先日、掲示板の方でリクエストをいただきました!ハム子様、ありがとうございます。

 士剣SSで旅行モノもしくは欲求不満爆発モノを書いてくれ!!とのことですので、とろけるような士剣恋愛SSを執筆中です。うーんと、完成にはそれなりに時間がかかりそうです。たぶん18禁サイトに短編小説として掲載します。というわけで、ちょいと触りだけ公開します!

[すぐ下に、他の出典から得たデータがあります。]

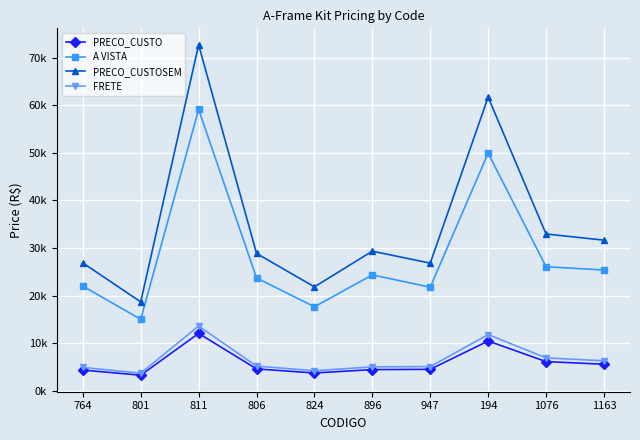

Is it true that PRECO_CUSTOSEM equals 31640.2 at 1163?

True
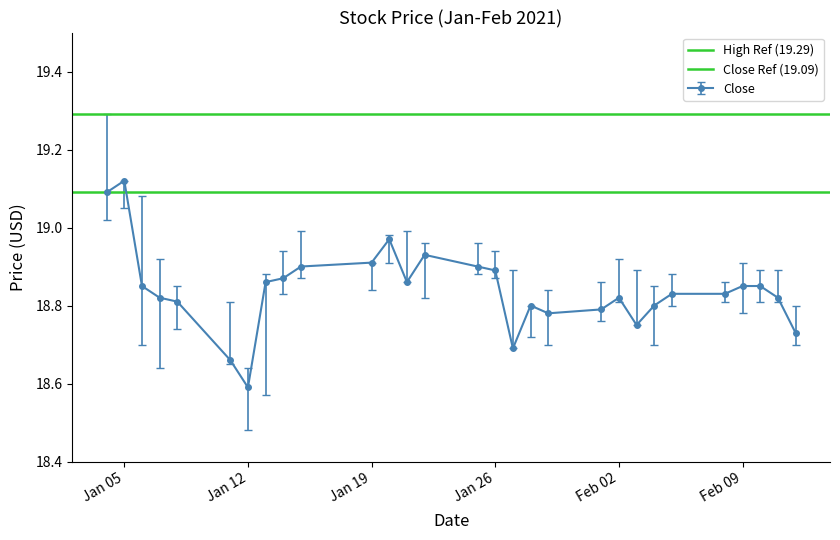

What is the lowest value of the Close series?

18.6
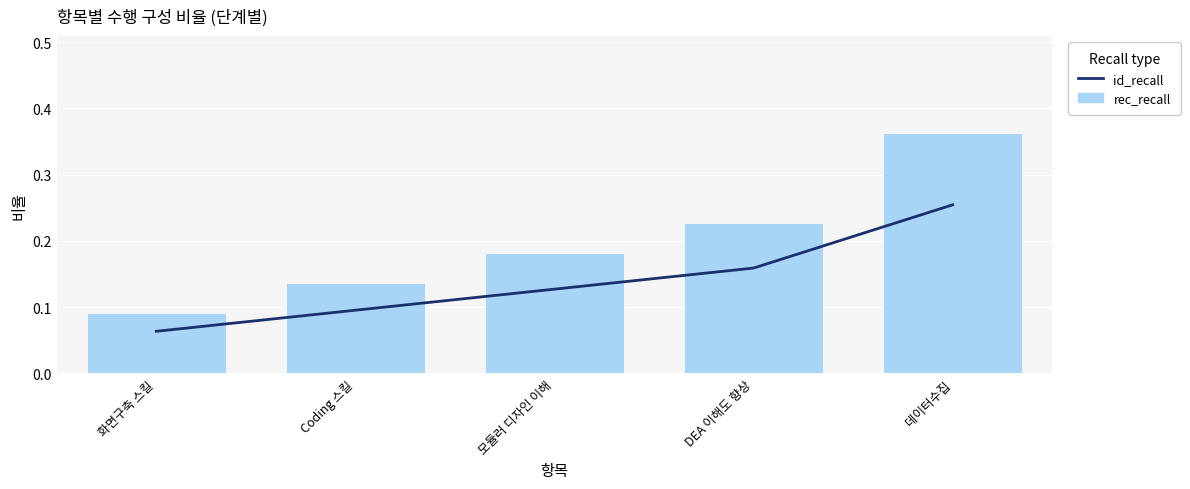

Rank the series at 화면구축 스킬 from lowest to highest value.

id_recall, rec_recall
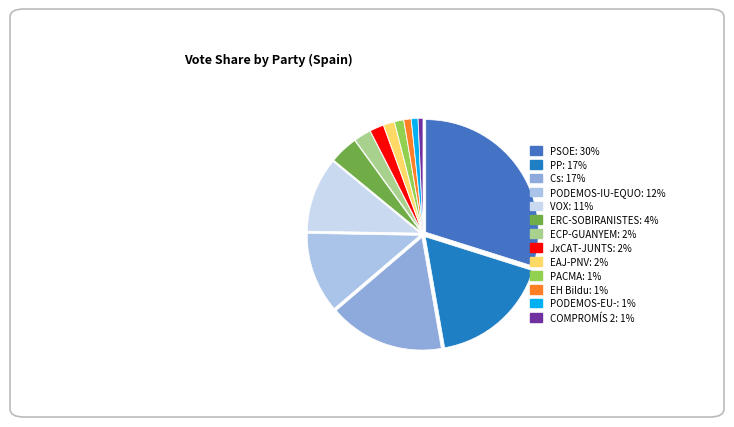

Is it true that VOX is 11% of the pie?

True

(『Fate/stay night』セイバールート後にセイバーが現界しているという設定で、聖杯戦争から丁度一年後ぐらいの時期です。士剣は恋人同士です。)



『二人を繋ぐモノ』

風呂上がり、私は居間の前にいた。シロウが中にいることはわかっている。それでも、中に入れずにいた。
《なぁ、遠坂。どこがいいと思う?》
《そんなの自分で決めなさいよ。私が決めたって意味がないでしょう?》
《そうだけどさ……》
 居間の中からは、仲睦まじそうに話すシロウと凛の声が聞こえてくる。
《なぁ遠坂、セイバーにはくれぐれもこの話は内緒だぞ》
《わかってるわよ》
 どうやらシロウは私に隠し事をしているらしい。
《セイバーもそろそろ風呂から上がってくるだろうし、今日はこのくらいにしとくか》
《士郎、紅茶》
《はいはい。ちょっと待ってろ……》
 シロウはどうやら台所の方へ入っていったらしい。しばらくの間、私は廊下で立っていた。そして、居間の中に入っていった。
「今、お風呂を上がりました。いいお湯でした」
「おっ、セイバー上がったな。じゃあ、先に入っていいか、遠坂?」
「いいわよ。もう少しここでゆっくりしてたいから」
「そうか。じゃあ、お先に失礼」
 そう言って、シロウは居間から出て行った。いつもと変わらぬ様子で………。